Quarry owneer miffed by unapproved tree cutting

DORSET - On Monday, Oct. 28, Dick McDonough walked around his property and noticed large areas of trees had been cut down without his consent. McDonough owns 45 acres of land that include the Dorset Quarry, a popular summer time swimming area for residents of Dorset and surrounding areas.

"I went down yesterday (Monday) to take some pictures of the quarry and there were...large piles of trees and brush," he said. McDonough said he and his family were home over the weekend, but they did not hear or see anyone clearing the area. "All of the trees were freshly cut, white wood. They cut a path up to these marble blocks," he said.

McDonough said some of the trees and brush were in piles but some had also been thrown off the ledge and into the quarry. He said the area cleared was not accessible before because it was dangerous.

Now that the land has been cleared, McDonough is worried about the marble blocks in the cleared area.

"These blocks weigh a few tons, and we've had slides before," he said. "By doing this, they've made the area more dangerous than it used to be." McDonough is going to continue to monitor the area for incidents such as rockslides. He said he wants to make sure no one gets hurt.

All together, a few hundred trees were cut down, but McDonough can't be sure how many were lost because some are also underwater or on the ledge in the quarry.

"The total distance [of trees cut down] is close to 100 yards," McDonough said. "It wraps up and around the quarry."

Earlier this year, McDonough added a parking area to accommodate residents coming to the quarry. Parking along Route 30 and Black Rock road has been a point of contention for residents living in the area. Some were concerned visitors to the quarry were blocking the road and potentially blocking emergency response vehicles.

"I expended a considerable amount of my own money to put the parking in...to get this kind of treatment..." he said.

Under Vermont Statute 3602, the unlawful cutting of trees on private property without the owner's consent can result in monetary fines decided by the size of the tree stump.

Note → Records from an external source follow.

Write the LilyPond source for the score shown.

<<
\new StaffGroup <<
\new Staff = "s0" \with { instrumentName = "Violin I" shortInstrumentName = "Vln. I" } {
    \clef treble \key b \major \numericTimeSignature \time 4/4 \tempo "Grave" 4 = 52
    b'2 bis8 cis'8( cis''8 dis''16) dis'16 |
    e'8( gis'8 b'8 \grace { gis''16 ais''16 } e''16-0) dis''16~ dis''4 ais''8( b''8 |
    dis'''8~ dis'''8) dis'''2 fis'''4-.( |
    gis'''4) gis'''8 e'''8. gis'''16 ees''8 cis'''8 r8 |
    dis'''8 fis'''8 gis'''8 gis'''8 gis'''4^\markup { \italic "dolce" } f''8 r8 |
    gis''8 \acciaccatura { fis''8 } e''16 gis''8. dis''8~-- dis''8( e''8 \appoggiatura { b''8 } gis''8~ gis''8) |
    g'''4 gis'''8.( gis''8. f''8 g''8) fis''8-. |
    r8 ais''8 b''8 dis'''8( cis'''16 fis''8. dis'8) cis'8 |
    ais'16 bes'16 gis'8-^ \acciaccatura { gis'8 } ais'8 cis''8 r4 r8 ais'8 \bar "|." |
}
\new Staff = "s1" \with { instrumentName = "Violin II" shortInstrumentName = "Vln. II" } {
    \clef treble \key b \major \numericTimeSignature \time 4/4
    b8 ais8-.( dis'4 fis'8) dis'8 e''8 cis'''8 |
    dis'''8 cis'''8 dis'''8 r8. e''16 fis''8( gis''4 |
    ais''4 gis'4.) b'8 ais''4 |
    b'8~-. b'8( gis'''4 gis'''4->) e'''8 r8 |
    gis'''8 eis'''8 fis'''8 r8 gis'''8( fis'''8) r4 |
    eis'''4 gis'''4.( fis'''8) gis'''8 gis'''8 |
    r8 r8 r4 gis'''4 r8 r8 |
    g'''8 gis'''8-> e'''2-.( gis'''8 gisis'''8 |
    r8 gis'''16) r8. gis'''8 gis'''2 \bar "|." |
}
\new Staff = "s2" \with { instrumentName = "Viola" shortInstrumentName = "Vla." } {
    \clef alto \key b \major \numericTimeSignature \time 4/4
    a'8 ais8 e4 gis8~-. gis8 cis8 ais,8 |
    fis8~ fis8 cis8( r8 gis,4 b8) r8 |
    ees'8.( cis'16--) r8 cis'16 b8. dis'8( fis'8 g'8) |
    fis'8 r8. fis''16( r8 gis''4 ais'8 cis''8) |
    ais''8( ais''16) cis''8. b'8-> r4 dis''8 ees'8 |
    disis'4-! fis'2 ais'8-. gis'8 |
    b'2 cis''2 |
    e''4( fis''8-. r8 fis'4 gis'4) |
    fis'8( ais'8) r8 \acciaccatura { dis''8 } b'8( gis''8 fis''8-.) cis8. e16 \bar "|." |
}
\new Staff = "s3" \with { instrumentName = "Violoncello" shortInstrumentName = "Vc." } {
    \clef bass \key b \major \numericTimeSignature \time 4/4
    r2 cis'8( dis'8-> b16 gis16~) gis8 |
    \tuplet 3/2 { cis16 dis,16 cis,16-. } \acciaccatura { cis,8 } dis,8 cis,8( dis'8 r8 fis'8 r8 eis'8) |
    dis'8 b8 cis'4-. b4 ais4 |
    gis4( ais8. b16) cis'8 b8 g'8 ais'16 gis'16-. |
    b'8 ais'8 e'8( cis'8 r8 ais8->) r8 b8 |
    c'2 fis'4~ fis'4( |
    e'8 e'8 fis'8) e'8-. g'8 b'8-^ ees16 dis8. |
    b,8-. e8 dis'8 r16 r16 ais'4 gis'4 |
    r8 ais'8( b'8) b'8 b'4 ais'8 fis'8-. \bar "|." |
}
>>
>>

For a tree measuring no more than six inches or smaller in diameter, the fine is $25. However, for larger trees, the fine can range anywhere from $150 a tree to $1,500.

After McDonough discovered the trees had been cut down, he contacted the Vermont State Police, Shaftsbury Barracks.

McDonough said a trooper came and observed the scene. A police report was filed, but has yet to be obtained. According to the Vermont State Police, Shaftsbury Barracks, the officer has 30 days to file the police report.

"We went around and walked the area...[and the trooper] commented on how expansive the area [cut down] was," he said.

While on the property, the state trooper told McDonough to post more signs, informing visitors they are on private property.

"When you come into the area, there are signs immediately in front of you, letting you know what you can do on the land," he said. "You can't possibly go in and not know it's private property."

McDonough said he hopes to find out who removed the trees and that more are not cut down, especially closer to his home. He has created a kind of buffer area, to keep his home private from the quarry visitors.